I dreamt of change. I dreamt of houses with cathedral ceilings in their basements that echoed my footsteps. I dreamt of cavernous halls and doors that dwarfed me; walking into a room and declaring, “Honey, honey, over here: this can be our work out room?” How ridiculous. I dreamt of the house we are planning to buy, and how it turned into a much greater treasure than we had anticipated.

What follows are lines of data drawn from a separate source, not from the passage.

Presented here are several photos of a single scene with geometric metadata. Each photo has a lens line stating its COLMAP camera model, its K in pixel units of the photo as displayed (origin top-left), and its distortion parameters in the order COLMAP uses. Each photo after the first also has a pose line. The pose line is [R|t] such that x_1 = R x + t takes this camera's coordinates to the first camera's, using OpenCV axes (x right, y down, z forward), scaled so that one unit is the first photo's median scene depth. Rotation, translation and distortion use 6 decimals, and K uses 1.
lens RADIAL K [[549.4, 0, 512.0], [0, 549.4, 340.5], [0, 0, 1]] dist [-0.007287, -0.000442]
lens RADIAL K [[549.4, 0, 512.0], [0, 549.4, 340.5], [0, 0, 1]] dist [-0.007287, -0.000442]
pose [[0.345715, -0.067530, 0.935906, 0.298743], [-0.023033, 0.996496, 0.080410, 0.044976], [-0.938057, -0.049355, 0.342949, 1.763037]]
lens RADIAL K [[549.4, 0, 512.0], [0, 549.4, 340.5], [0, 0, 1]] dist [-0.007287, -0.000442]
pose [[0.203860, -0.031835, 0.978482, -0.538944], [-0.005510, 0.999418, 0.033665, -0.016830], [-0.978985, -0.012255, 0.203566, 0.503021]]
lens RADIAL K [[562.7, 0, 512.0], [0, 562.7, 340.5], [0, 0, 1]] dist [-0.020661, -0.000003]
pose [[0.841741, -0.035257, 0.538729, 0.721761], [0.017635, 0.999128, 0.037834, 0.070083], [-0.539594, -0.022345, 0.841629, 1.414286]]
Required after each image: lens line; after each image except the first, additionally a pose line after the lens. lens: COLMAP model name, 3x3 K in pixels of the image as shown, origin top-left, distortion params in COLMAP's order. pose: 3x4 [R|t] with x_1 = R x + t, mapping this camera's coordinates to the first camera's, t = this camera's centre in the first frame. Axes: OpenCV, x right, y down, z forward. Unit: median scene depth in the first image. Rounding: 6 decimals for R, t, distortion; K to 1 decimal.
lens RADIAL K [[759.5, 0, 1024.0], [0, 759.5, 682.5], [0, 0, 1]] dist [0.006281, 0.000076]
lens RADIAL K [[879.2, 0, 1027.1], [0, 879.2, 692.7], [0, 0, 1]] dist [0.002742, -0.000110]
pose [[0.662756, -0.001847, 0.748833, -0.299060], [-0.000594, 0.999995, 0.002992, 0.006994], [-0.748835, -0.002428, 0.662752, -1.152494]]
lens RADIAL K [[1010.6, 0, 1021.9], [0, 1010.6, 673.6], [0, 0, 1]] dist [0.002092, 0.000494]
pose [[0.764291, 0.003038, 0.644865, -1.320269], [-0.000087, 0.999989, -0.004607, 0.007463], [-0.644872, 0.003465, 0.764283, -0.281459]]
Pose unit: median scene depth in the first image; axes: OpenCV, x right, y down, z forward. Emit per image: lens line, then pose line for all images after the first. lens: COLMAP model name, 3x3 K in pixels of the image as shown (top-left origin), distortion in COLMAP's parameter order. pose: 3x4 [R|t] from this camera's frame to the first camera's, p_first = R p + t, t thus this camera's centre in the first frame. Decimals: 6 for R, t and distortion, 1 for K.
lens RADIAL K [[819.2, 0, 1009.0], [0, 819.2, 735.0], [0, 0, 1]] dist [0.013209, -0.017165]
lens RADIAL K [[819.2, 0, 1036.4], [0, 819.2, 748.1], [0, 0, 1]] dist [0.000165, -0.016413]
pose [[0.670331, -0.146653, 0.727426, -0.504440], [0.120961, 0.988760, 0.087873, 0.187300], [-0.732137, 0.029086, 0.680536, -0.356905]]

I dreamt of teachers and chemistry, somehow the purchasing a new home and returning to school dovetailing together. I dreamt of a life that ran sideways to this one and split off into directions that held a bit more hope for myself, a little less darkness. I dreamt of talking to wayward urban youth who all lived like a tribe on the fringe of war in and around a loft owned by an African American couple. Upward and refined with little or no time for nonsense. And these were good kids, who when I first thought of buying that loft, I developed a keen interest in their affairs, I think in the dream becoming a kid myself, a teenager again, wiser I hoped, and there were problems with school and relationships and rivalries with other tribes in the neighborhood. But I had left them for the home in the suburbs, the one with the cathedral basement, and they went from surviving to pillaging, from artists to war mongers. In fighting and jealousies, while the world mocked and scorned them from the outside. When I returned I had pointed this out to them, almost costing my own life. I might have made an impact, if I had stayed.
And lastly, dreaming of school, returning to school, again a teenager and discovering new interests. The kids of this chemistry class for some reason were all suddenly leaving or were being moved, displaced, I’m not sure, but I do know that it had something to do with our move, and both MZ and I were sitting in class, and while she was being supportive of my wrong answers and the chiding I received from the rest of the class (they saw through it all, they knew exactly how old we were), it was the fact that the professor, no the teacher, came over and signed my work, that encouraged me, that opened a new possibility despite it all.